Various materials, e.g., wax, clay, paper, pasteboard, wood, metal, etc, may be used in educational slojd. Wood, however, is for several reasons the most suitable material; hence wood-slojd has been the most popular of all, both in schools and for private instruction. As the name implies, wood-slojd means "slojding" in wood. This, again, includes several different kinds of work. Amongst these, however, it is the so-called slojd-carpentry which best fulfils the conditions required when instruction in slojd is given with educational ends in view. It is adapted to the mental and physical powers of children. By enabling them to make a number of generally useful articles, it awakens and sustains genuine interest. It encourages order and accuracy, and it is compatible with cleanliness and tidiness. Further, it cultivates the sense of form more completely than instruction in drawing does, and, like gymnastics and free play, it has a good influence upon the health of the body, and consequently upon that of the mind. Additional advantages are, that it is excellently adapted for methodical arrangement, comprising as it does a great number of exercises of varying degrees of difficulty, some of which are very easy; and that it gives a considerable degree of general dexterity by means of the many different tools and manual operations which it introduces.

Slojd carpentry

We must not confound slojd-carpentry with the work done by the carpenter, properly so-called.
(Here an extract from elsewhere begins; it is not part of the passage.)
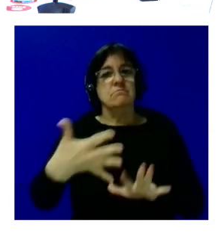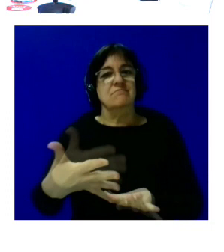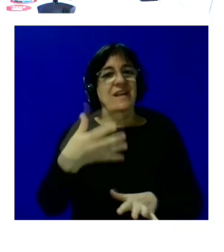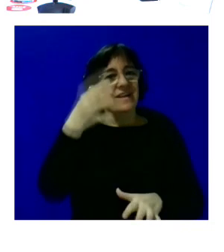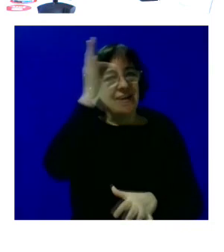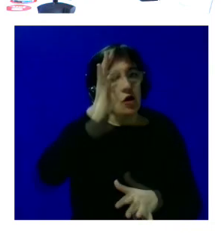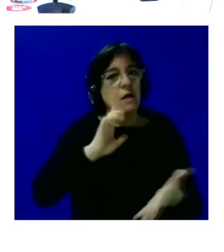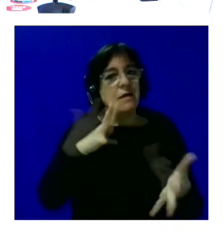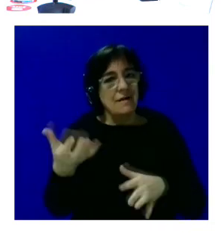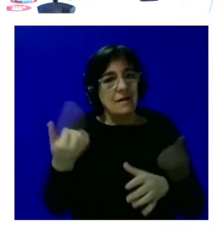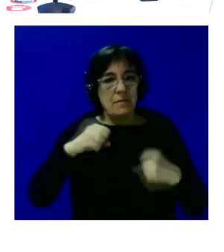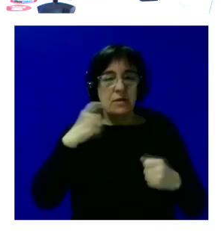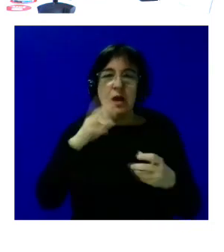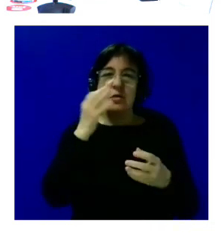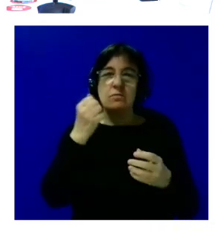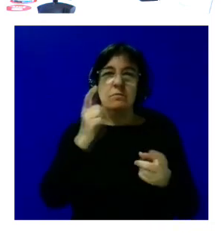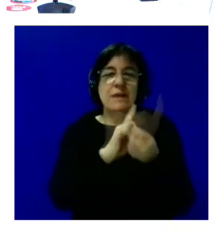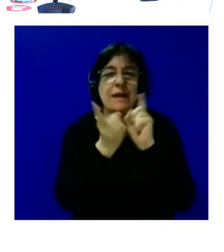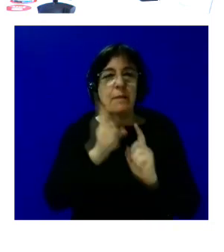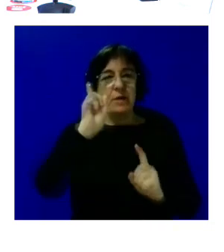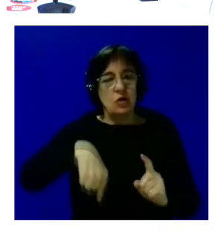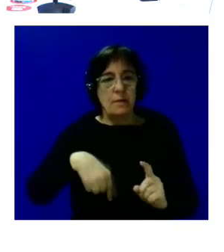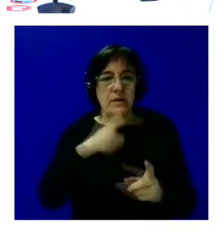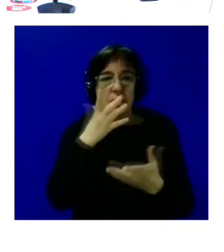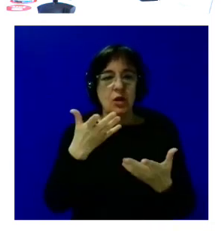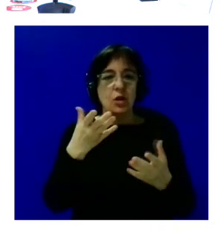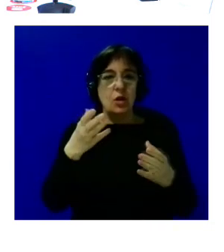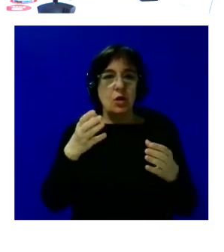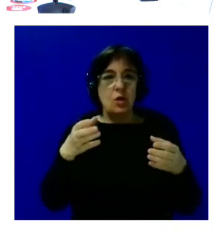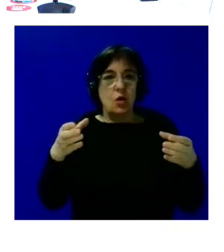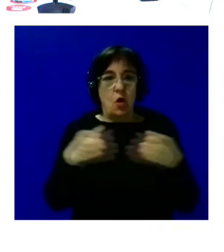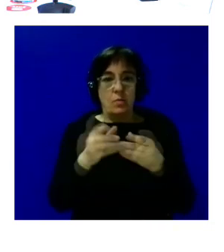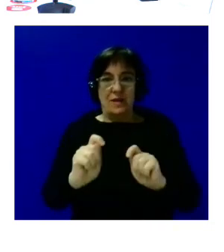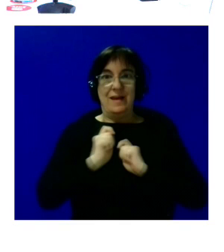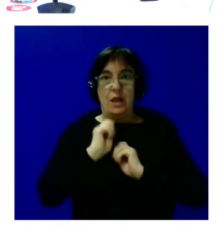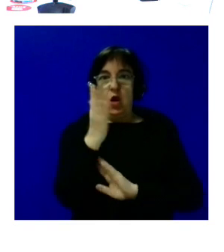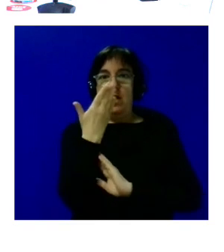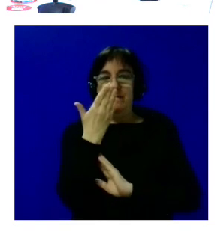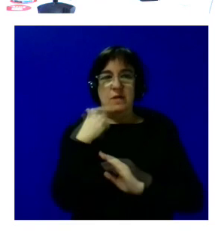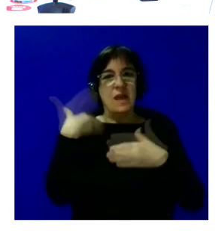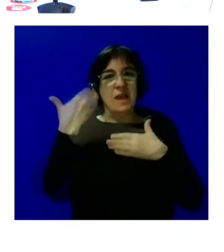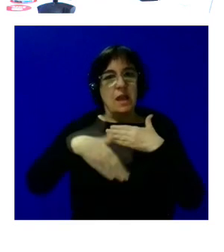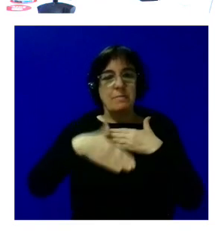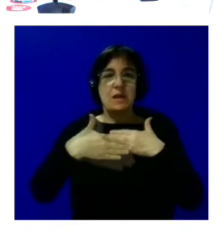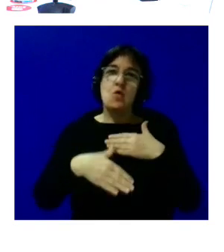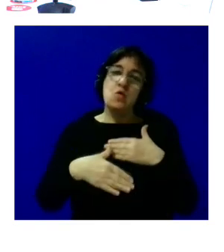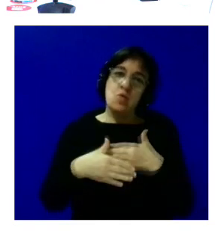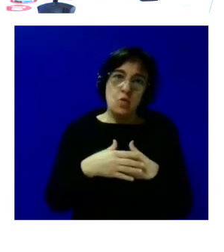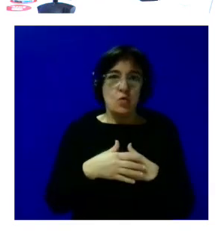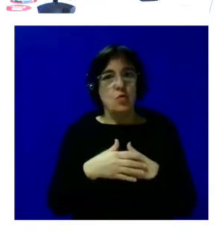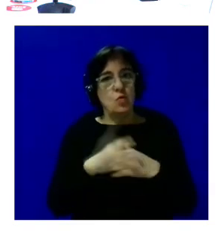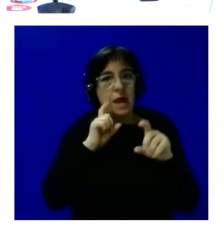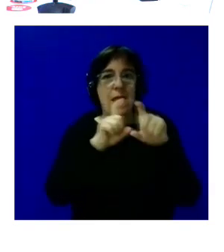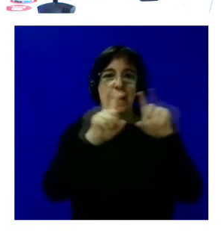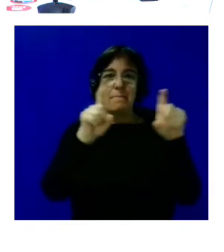luego también hay un cambio de expectativa referente a lo que la comunidad nos ofrece o sea muchas veces limitamos y decimos es que las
This is the more necessary because great confusion of ideas prevails on the subject; not least, remarkably enough, amongst those who are interested in slojd, or give instruction in it.

Difference between slojd-carpentry and ordinary carpentry.

It must be borne in mind that although slojd-carpentry and ordinary carpentry have something in common, inasmuch as the same raw material (wood) is employed, and to some extent the same or similar tools are used, yet they differ one from the other in several very important respects. For example, the articles made in slojd-carpentry are in many cases quite different from those which fall within the province of the carpenter. The articles made in slojd-carpentry are differentiated partly by their smaller size, for the articles made in workshops are generally much larger; partly by their form, for they are often bounded by variously curved outlines, whilst articles made by the carpenter are generally rectangular or cylindrical. This is especially shown in the case of the many different kinds of spoons, ladles, scoops, handles, etc, etc, which form such an important element in slojd -carpentry.

Further, though many tools are common to both kinds of work, there are also considerable differences in this respect. Several tools which are seldom or never used in the carpenter's workshop, e.g., the axe, the draw-knife, and the spoon-iron, occupy an important place in slojd-carpentry.

The most characteristic tool in slojd-carpentry is, however, the knife, and by the use of this, his chief instrument, the slbjder may always be distinguished from the carpenter, whose favourite tool is the chisel, and who, as seldom as possible, and never willingly, takes the knife in his hand. In carpentry, on the other hand, use is made of a number of tools more or less necessary, which are quite unknown to the slojder, who works for the most part under more primitive conditions. Distinct differences can also be pointed out in the manner of executing the work (for while division of labour is practised in carpentry, it is not permitted in slojd) and in the manner of using the tools. It will be seen from the foregoing that much may pass under the name of instruction in slojd which, properly speaking, ought simply to be called instruction in carpentry. It is most important that this distinction should be maintained, because otherwise educational slojd will by degrees be lost in instruction in carpentry as a trade.